## Data excerpts
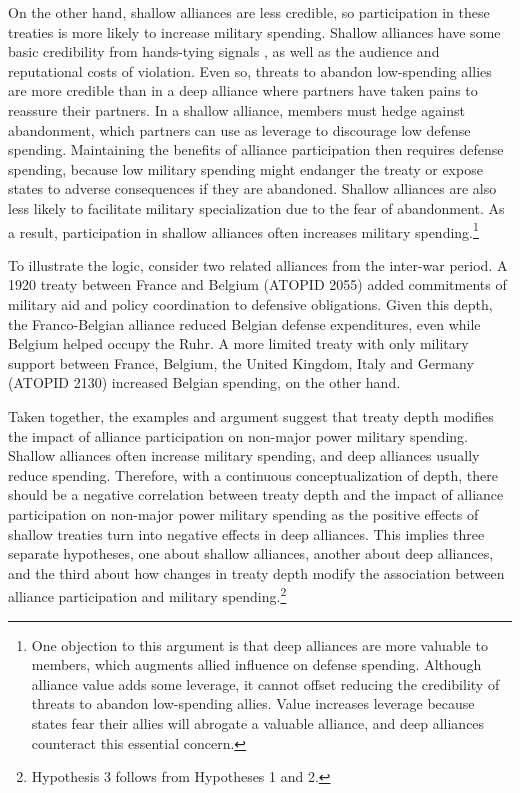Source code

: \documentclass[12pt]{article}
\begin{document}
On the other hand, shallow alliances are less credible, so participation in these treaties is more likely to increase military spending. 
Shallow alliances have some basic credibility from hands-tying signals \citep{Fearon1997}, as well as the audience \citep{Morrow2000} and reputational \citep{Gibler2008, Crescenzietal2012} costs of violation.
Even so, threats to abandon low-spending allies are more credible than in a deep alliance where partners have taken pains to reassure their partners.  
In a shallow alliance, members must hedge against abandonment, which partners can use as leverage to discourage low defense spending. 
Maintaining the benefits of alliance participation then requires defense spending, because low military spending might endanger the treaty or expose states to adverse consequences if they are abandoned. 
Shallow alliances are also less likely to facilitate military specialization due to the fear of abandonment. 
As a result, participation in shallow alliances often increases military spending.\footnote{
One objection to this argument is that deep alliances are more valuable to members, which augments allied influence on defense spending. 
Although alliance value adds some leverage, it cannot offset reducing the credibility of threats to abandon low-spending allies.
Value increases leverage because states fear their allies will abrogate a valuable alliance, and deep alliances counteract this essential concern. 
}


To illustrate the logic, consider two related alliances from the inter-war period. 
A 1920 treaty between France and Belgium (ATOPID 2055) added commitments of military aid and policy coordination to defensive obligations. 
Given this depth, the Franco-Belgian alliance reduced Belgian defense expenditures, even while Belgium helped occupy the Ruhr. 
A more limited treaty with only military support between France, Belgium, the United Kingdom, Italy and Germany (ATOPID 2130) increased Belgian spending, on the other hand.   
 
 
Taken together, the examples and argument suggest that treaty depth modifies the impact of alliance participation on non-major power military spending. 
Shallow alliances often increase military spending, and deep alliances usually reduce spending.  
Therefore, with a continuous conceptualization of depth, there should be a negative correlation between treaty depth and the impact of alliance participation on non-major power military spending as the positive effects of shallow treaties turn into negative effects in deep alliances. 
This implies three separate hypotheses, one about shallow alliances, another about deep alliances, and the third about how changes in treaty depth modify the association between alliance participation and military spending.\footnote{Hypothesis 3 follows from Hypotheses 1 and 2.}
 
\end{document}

...

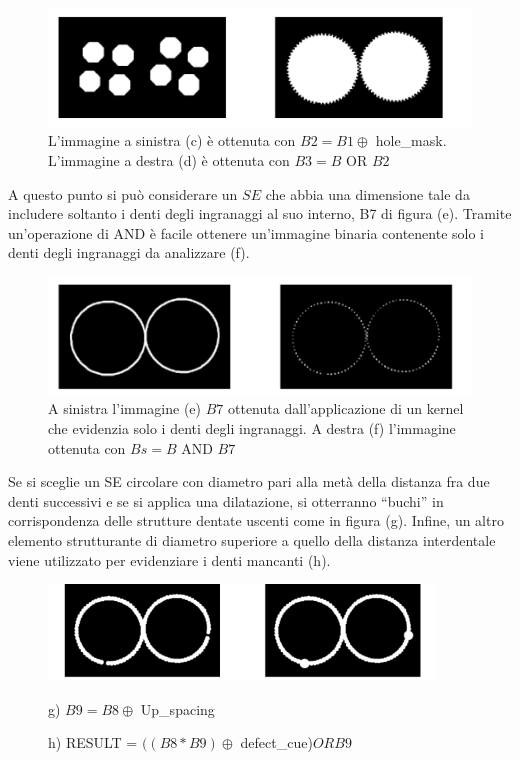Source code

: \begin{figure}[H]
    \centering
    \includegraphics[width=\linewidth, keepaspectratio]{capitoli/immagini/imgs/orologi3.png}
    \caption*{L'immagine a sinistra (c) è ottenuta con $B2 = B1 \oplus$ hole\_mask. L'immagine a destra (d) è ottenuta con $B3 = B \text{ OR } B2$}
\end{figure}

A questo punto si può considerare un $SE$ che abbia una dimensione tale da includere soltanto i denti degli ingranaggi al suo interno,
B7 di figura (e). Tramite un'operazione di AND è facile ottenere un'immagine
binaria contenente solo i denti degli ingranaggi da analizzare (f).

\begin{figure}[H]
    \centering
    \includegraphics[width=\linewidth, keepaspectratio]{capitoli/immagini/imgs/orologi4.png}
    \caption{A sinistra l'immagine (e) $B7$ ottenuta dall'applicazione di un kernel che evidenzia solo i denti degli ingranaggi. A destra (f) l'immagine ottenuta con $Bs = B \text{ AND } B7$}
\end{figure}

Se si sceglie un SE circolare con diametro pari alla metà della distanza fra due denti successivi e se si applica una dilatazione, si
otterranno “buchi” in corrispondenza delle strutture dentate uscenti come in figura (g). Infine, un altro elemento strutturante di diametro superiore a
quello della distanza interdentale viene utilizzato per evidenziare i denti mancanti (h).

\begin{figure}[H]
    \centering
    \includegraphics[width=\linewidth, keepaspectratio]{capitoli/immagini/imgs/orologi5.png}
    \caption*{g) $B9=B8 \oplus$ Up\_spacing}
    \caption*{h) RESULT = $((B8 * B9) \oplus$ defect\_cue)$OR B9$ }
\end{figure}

## Your goal
Write out exactly the lines above between the line with "As a result, participation" and the line with "A more limited", inclusive, and nothing beyond them.

## Exercise result
As a result, participation in shallow alliances often increases military spending.\footnote{
One objection to this argument is that deep alliances are more valuable to members, which augments allied influence on defense spending. 
Although alliance value adds some leverage, it cannot offset reducing the credibility of threats to abandon low-spending allies.
Value increases leverage because states fear their allies will abrogate a valuable alliance, and deep alliances counteract this essential concern. 
}


To illustrate the logic, consider two related alliances from the inter-war period. 
A 1920 treaty between France and Belgium (ATOPID 2055) added commitments of military aid and policy coordination to defensive obligations. 
Given this depth, the Franco-Belgian alliance reduced Belgian defense expenditures, even while Belgium helped occupy the Ruhr. 
A more limited treaty with only military support between France, Belgium, the United Kingdom, Italy and Germany (ATOPID 2130) increased Belgian spending, on the other hand.   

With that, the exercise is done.